Memories - My History of Computing - From a School Teacher
This article was contributed by Kate Exton in 2009.
I can clearly remember the day in the early 80s, when I must have been about 6 or 7, and I saw my first computer. It was at the house of friends who has called me and my parents over to see their new purchase, a ZX Spectrum.
It was running Jet Set Willy. I remember being amazed at being able to control something like this on the TV. Yes we'd had Grandstand TV games machine before, but that was black and white and you could just move the paddle up and down. This was something quite different. The colours were bright, there was music and, the thing that sticks in my mind the most, was that some of the monsters chasing you were toilets. Very funny to a 7 year old mind. I soon discovered that this was not all it did. We were able to type programs into it. We could make it say things like 'Spectrums are skill' by typing in a simple program. We could control the TV.
Up until then my childhood had been rather stuck in the countryside of the 40s, (even though it was the 80s) ,climbing trees and making go carts from orange boxes and pram wheels. Now it was the future and it was brightly coloured and noisy. I still climbed trees and made go carts, but the future had saved me from boredom on wet afternoons.
One day I came home from school to find a computer of our own on the kitchen table. It was a Dragon 32. I remember it running a game of Othello. I was amazed that at this game you could play against the computer. We embarked on a game, not expecting to win as how could we beat a computer, only to beat it soundly! The Dragon came with a manual containing some programs, amongst other things, to draw pictures. I clearly recall my mother spending hours typing them in.
The computer then ended up in my room, it having little practical application for the family business, and was used mainly as a games machine. I spent many hours playing Chuckie Egg. I would also write stories, but I had no way to save or print them, so they would be cleared as soon as the computer went off.
I still played on Roy's Spectrum, as well as Stewart's BBC Micro and Dominic's Commodore 64. (I was a girl in a village of boys).
My school had a BBC Micro, as did most schools, however I rarely got to use it as we had one for the whole school. Other than playing games on them, computers didn't play a big part in my childhood.
When I got to secondary school in 1986 the school had a whole bank of BBC Micros and I started to get IT lessons. This involved making Ceefax pages, putting information onto data bases and typing letters on a word processor. I took a GCSE in IT but only managed to get an F.
I was lucky as we had an Amstrad computer at home for my mother to do the accountancy for the family business on. This meant that I was able to type up essays for my GCSEs and 6th form college.
When I went away university, buying a computer was out of the question. So I got an electronic word processor. This had a small screen that could show two lines of text. You could type a whole line, ensure it was spelled correctly before it typed it. It also had a floppy disk drive so I could save files and edit them on the computers at my university.
The next massive change came with the computer I got for my 21st birthday in 1996. This was able to connect to the internet. The internet was very new and exciting. It was also rather expensive as you had to pay the ISP for the connection and the cost of the call. If you were lucky then there was a server in your area so the cost of the call would be a local one. As I lived in Manchester at the time I could dial into the Manchester server. However that was often busy and I would have to call Birmingham instead.

== To do ==
1) Answer these questions about the computing memoir, one line each:
(a) What game was running on the first computer the writer ever saw?
(b) Which computer did the writer find on the kitchen table after coming home from school one day?
(c) In what year did the writer receive the computer that could connect to the internet?
2) Carry on the computing memoir from its last sentence.

== Provided material ==

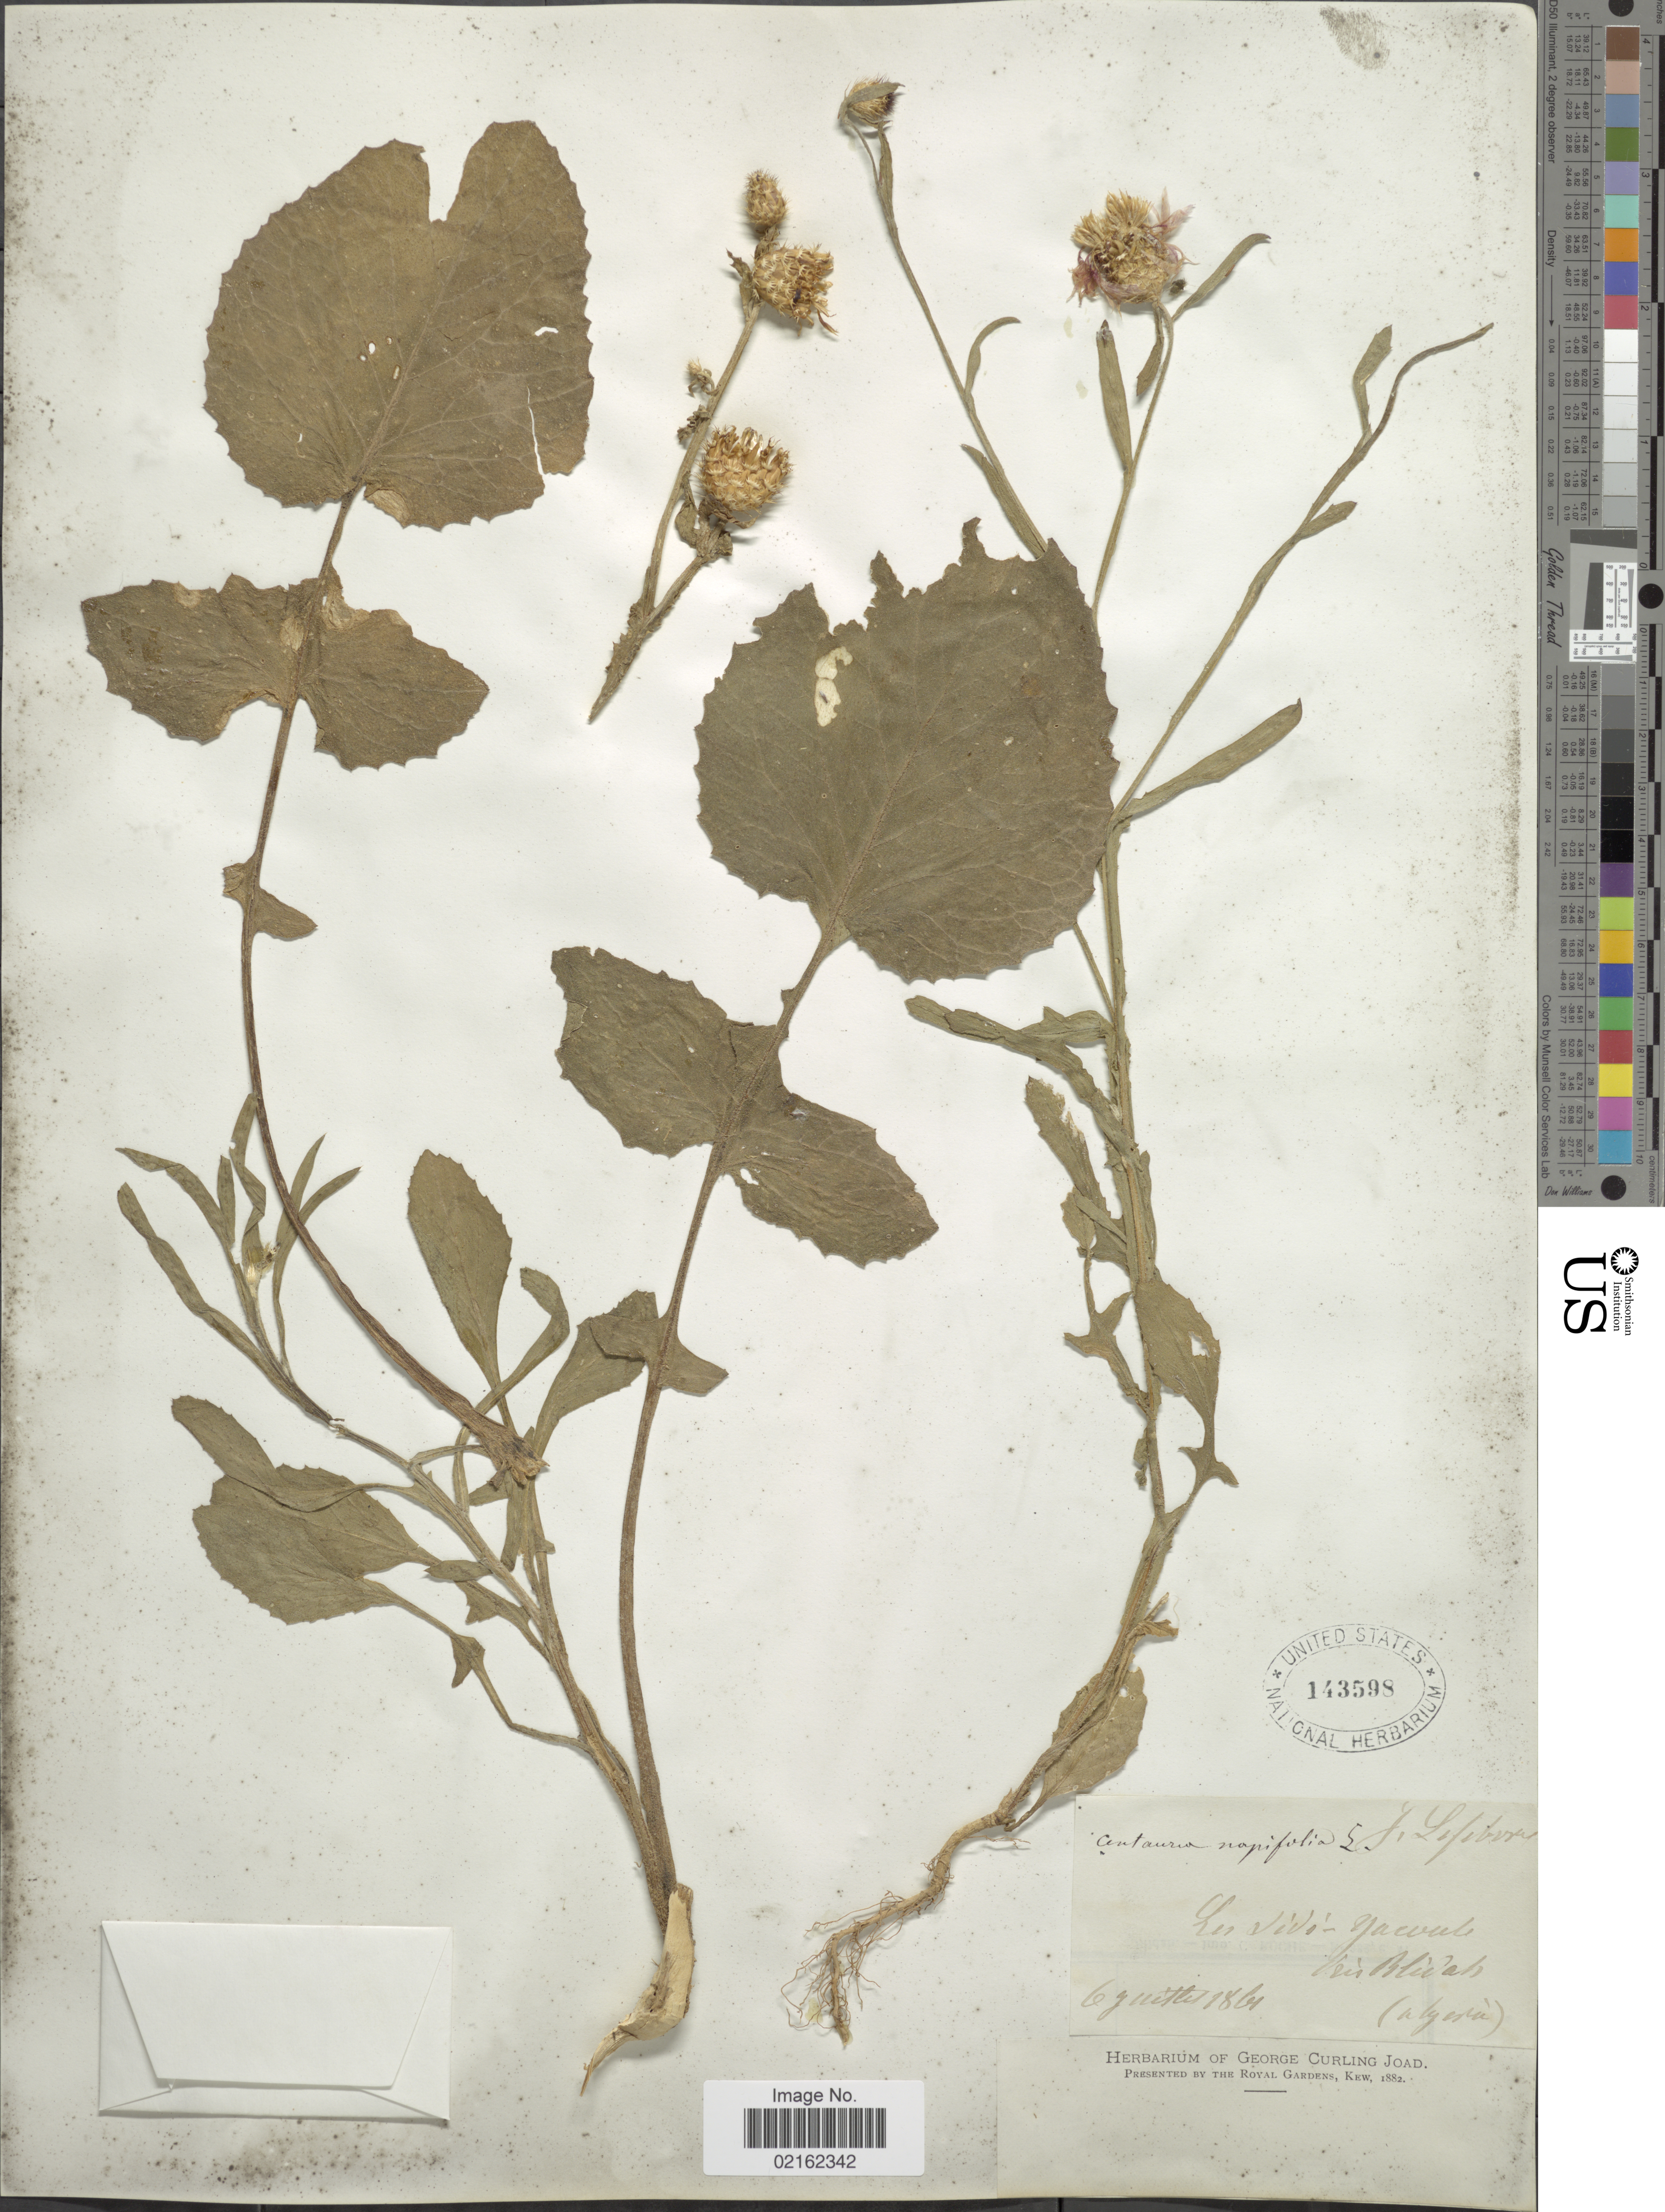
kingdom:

== Answers for the exercise ==
1)
(a) Jet Set Willy
(b) A Dragon 32
(c) 1996

2)
It's only now that I realise what a pioneering thing the internet was then. My email address was just a string of numbers, the browser was CompuServe's Information Manager, which contained Mosaic. As you can see it contained buttons which took you to different types of website. I remember the shopping button contained two shops, Victoria Wine and Thorntons.
I would talk on chat rooms to people across the world, but mainly in America. I was also able to use the limited information and the fax facility on my 14.4 modem to research my dissertation.
Ever since then having an internet connection has been a priority. I have not been with out a computer since and getting an iBook with Wi-Fi has changed the way I work again.
Last year I trained to be a teacher. Without a computer the task would have been ten times harder.
Within schools the computer is integral to everyday. We no longer have blackboards, but interactive whiteboards (IWB). These are powered by a laptop which is connected to the internet. This means that I can show the class films, websites and pictures which I can prepare in advance. Much better that the old blackboards.
ICT, as it is now called, is integrated through the curriculum. Just about every subject can have some use of ICT with in it. All schools now have a bank of computers as well as laptops. I try to get children to use computers in school as often as I can. The problem is that the children I teach today will most likely do jobs that don't yet exist on technology yet to be invented. How do I know what to teach them. Currently I am teaching them to use Excel but will that prove to be as useless as my days spent programming Ceefax pages?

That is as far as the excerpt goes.